§ **WHAT YOU SHOULD DO**:
Take the records below and write them out again exactly.

§ **PROVIDED MATERIAL**:
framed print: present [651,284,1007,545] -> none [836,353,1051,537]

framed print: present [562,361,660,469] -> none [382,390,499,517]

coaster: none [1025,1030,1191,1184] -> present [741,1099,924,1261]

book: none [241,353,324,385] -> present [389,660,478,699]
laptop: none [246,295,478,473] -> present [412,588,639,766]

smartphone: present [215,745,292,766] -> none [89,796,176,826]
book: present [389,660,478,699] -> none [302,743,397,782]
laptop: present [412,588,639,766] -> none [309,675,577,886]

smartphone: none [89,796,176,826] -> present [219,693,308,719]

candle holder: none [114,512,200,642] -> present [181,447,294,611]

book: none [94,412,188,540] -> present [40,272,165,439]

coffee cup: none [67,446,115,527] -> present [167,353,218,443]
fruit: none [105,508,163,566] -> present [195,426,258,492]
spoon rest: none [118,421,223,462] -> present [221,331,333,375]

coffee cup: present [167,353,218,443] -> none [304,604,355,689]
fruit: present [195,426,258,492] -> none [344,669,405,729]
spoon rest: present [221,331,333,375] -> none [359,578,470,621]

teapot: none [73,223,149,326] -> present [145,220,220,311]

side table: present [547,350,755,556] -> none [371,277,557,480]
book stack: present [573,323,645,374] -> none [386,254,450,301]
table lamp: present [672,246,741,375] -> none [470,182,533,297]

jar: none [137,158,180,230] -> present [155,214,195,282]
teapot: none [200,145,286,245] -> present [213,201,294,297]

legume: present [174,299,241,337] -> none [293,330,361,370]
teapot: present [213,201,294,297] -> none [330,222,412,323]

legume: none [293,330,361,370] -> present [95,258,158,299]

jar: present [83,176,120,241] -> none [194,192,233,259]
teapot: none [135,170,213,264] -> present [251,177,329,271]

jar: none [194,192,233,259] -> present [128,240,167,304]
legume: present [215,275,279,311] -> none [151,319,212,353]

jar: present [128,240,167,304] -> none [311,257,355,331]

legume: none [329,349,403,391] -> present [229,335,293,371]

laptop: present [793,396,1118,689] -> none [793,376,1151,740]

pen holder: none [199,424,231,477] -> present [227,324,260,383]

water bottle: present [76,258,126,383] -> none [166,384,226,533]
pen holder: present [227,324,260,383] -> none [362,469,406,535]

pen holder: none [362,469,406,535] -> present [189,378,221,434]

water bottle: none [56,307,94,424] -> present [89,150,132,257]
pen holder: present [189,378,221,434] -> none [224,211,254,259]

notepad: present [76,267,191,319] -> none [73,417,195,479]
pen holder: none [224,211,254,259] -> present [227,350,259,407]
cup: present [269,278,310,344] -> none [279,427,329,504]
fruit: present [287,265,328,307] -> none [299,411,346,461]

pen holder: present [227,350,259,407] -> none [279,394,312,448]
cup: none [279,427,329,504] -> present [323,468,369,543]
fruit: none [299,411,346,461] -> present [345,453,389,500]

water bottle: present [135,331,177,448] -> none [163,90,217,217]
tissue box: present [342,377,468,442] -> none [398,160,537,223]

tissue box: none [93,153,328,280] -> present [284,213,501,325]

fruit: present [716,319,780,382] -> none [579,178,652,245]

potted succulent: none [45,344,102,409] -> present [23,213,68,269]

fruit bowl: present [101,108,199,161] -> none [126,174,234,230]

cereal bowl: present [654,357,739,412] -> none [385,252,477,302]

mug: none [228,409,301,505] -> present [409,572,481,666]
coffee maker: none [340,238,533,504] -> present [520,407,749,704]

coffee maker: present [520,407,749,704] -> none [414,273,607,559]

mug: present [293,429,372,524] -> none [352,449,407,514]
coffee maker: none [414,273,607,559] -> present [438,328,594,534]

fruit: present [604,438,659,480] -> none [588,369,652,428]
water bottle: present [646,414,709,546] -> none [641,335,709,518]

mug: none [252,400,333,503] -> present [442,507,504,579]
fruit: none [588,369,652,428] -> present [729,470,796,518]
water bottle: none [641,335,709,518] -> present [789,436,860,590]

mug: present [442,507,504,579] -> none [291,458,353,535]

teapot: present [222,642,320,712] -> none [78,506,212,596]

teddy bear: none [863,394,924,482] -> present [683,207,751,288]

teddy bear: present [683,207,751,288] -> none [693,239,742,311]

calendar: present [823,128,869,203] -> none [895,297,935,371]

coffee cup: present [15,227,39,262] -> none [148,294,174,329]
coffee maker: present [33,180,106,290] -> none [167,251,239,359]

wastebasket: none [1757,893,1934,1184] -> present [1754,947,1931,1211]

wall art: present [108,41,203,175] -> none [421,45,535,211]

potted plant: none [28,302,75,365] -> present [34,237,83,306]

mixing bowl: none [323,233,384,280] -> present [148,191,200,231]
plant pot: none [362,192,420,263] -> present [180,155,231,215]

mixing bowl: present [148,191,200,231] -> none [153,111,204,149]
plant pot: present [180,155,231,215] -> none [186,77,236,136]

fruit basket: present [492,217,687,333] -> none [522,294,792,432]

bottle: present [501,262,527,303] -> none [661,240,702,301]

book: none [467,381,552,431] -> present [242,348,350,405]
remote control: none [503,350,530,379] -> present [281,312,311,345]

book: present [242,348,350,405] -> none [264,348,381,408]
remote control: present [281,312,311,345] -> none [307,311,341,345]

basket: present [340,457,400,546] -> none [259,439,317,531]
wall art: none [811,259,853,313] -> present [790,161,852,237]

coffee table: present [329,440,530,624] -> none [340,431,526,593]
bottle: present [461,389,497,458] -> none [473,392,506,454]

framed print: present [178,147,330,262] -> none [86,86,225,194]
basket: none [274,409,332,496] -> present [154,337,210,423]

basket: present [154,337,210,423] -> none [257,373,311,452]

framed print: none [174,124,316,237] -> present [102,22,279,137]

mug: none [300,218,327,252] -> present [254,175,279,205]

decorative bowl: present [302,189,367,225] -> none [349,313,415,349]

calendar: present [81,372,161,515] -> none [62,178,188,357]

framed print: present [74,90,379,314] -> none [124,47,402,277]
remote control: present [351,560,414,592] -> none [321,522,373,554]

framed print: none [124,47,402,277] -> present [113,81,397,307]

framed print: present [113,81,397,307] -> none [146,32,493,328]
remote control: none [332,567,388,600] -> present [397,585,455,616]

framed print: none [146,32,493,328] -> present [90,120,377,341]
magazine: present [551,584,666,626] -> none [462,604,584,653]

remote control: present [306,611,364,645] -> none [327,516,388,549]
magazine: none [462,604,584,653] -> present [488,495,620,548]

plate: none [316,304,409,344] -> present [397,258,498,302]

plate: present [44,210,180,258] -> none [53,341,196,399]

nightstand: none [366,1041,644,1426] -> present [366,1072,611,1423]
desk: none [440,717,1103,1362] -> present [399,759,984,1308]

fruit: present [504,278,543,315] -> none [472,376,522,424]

§ **FINISHED EXERCISE**:
framed print: present [651,284,1007,545] -> none [836,353,1051,537]

framed print: present [562,361,660,469] -> none [382,390,499,517]

coaster: none [1025,1030,1191,1184] -> present [741,1099,924,1261]

book: none [241,353,324,385] -> present [389,660,478,699]
laptop: none [246,295,478,473] -> present [412,588,639,766]

smartphone: present [215,745,292,766] -> none [89,796,176,826]
book: present [389,660,478,699] -> none [302,743,397,782]
laptop: present [412,588,639,766] -> none [309,675,577,886]

smartphone: none [89,796,176,826] -> present [219,693,308,719]

candle holder: none [114,512,200,642] -> present [181,447,294,611]

book: none [94,412,188,540] -> present [40,272,165,439]

coffee cup: none [67,446,115,527] -> present [167,353,218,443]
fruit: none [105,508,163,566] -> present [195,426,258,492]
spoon rest: none [118,421,223,462] -> present [221,331,333,375]

coffee cup: present [167,353,218,443] -> none [304,604,355,689]
fruit: present [195,426,258,492] -> none [344,669,405,729]
spoon rest: present [221,331,333,375] -> none [359,578,470,621]

teapot: none [73,223,149,326] -> present [145,220,220,311]

side table: present [547,350,755,556] -> none [371,277,557,480]
book stack: present [573,323,645,374] -> none [386,254,450,301]
table lamp: present [672,246,741,375] -> none [470,182,533,297]

jar: none [137,158,180,230] -> present [155,214,195,282]
teapot: none [200,145,286,245] -> present [213,201,294,297]

legume: present [174,299,241,337] -> none [293,330,361,370]
teapot: present [213,201,294,297] -> none [330,222,412,323]

legume: none [293,330,361,370] -> present [95,258,158,299]

jar: present [83,176,120,241] -> none [194,192,233,259]
teapot: none [135,170,213,264] -> present [251,177,329,271]

jar: none [194,192,233,259] -> present [128,240,167,304]
legume: present [215,275,279,311] -> none [151,319,212,353]

jar: present [128,240,167,304] -> none [311,257,355,331]

legume: none [329,349,403,391] -> present [229,335,293,371]

laptop: present [793,396,1118,689] -> none [793,376,1151,740]

pen holder: none [199,424,231,477] -> present [227,324,260,383]

water bottle: present [76,258,126,383] -> none [166,384,226,533]
pen holder: present [227,324,260,383] -> none [362,469,406,535]

pen holder: none [362,469,406,535] -> present [189,378,221,434]

water bottle: none [56,307,94,424] -> present [89,150,132,257]
pen holder: present [189,378,221,434] -> none [224,211,254,259]

notepad: present [76,267,191,319] -> none [73,417,195,479]
pen holder: none [224,211,254,259] -> present [227,350,259,407]
cup: present [269,278,310,344] -> none [279,427,329,504]
fruit: present [287,265,328,307] -> none [299,411,346,461]

pen holder: present [227,350,259,407] -> none [279,394,312,448]
cup: none [279,427,329,504] -> present [323,468,369,543]
fruit: none [299,411,346,461] -> present [345,453,389,500]

water bottle: present [135,331,177,448] -> none [163,90,217,217]
tissue box: present [342,377,468,442] -> none [398,160,537,223]

tissue box: none [93,153,328,280] -> present [284,213,501,325]

fruit: present [716,319,780,382] -> none [579,178,652,245]

potted succulent: none [45,344,102,409] -> present [23,213,68,269]

fruit bowl: present [101,108,199,161] -> none [126,174,234,230]

cereal bowl: present [654,357,739,412] -> none [385,252,477,302]

mug: none [228,409,301,505] -> present [409,572,481,666]
coffee maker: none [340,238,533,504] -> present [520,407,749,704]

coffee maker: present [520,407,749,704] -> none [414,273,607,559]

mug: present [293,429,372,524] -> none [352,449,407,514]
coffee maker: none [414,273,607,559] -> present [438,328,594,534]

fruit: present [604,438,659,480] -> none [588,369,652,428]
water bottle: present [646,414,709,546] -> none [641,335,709,518]

mug: none [252,400,333,503] -> present [442,507,504,579]
fruit: none [588,369,652,428] -> present [729,470,796,518]
water bottle: none [641,335,709,518] -> present [789,436,860,590]

mug: present [442,507,504,579] -> none [291,458,353,535]

teapot: present [222,642,320,712] -> none [78,506,212,596]

teddy bear: none [863,394,924,482] -> present [683,207,751,288]

teddy bear: present [683,207,751,288] -> none [693,239,742,311]

calendar: present [823,128,869,203] -> none [895,297,935,371]

coffee cup: present [15,227,39,262] -> none [148,294,174,329]
coffee maker: present [33,180,106,290] -> none [167,251,239,359]

wastebasket: none [1757,893,1934,1184] -> present [1754,947,1931,1211]

wall art: present [108,41,203,175] -> none [421,45,535,211]

potted plant: none [28,302,75,365] -> present [34,237,83,306]

mixing bowl: none [323,233,384,280] -> present [148,191,200,231]
plant pot: none [362,192,420,263] -> present [180,155,231,215]

mixing bowl: present [148,191,200,231] -> none [153,111,204,149]
plant pot: present [180,155,231,215] -> none [186,77,236,136]

fruit basket: present [492,217,687,333] -> none [522,294,792,432]

bottle: present [501,262,527,303] -> none [661,240,702,301]

book: none [467,381,552,431] -> present [242,348,350,405]
remote control: none [503,350,530,379] -> present [281,312,311,345]

book: present [242,348,350,405] -> none [264,348,381,408]
remote control: present [281,312,311,345] -> none [307,311,341,345]

basket: present [340,457,400,546] -> none [259,439,317,531]
wall art: none [811,259,853,313] -> present [790,161,852,237]

coffee table: present [329,440,530,624] -> none [340,431,526,593]
bottle: present [461,389,497,458] -> none [473,392,506,454]

framed print: present [178,147,330,262] -> none [86,86,225,194]
basket: none [274,409,332,496] -> present [154,337,210,423]

basket: present [154,337,210,423] -> none [257,373,311,452]

framed print: none [174,124,316,237] -> present [102,22,279,137]

mug: none [300,218,327,252] -> present [254,175,279,205]

decorative bowl: present [302,189,367,225] -> none [349,313,415,349]

calendar: present [81,372,161,515] -> none [62,178,188,357]

framed print: present [74,90,379,314] -> none [124,47,402,277]
remote control: present [351,560,414,592] -> none [321,522,373,554]

framed print: none [124,47,402,277] -> present [113,81,397,307]

framed print: present [113,81,397,307] -> none [146,32,493,328]
remote control: none [332,567,388,600] -> present [397,585,455,616]

framed print: none [146,32,493,328] -> present [90,120,377,341]
magazine: present [551,584,666,626] -> none [462,604,584,653]

remote control: present [306,611,364,645] -> none [327,516,388,549]
magazine: none [462,604,584,653] -> present [488,495,620,548]

plate: none [316,304,409,344] -> present [397,258,498,302]

plate: present [44,210,180,258] -> none [53,341,196,399]

nightstand: none [366,1041,644,1426] -> present [366,1072,611,1423]
desk: none [440,717,1103,1362] -> present [399,759,984,1308]

fruit: present [504,278,543,315] -> none [472,376,522,424]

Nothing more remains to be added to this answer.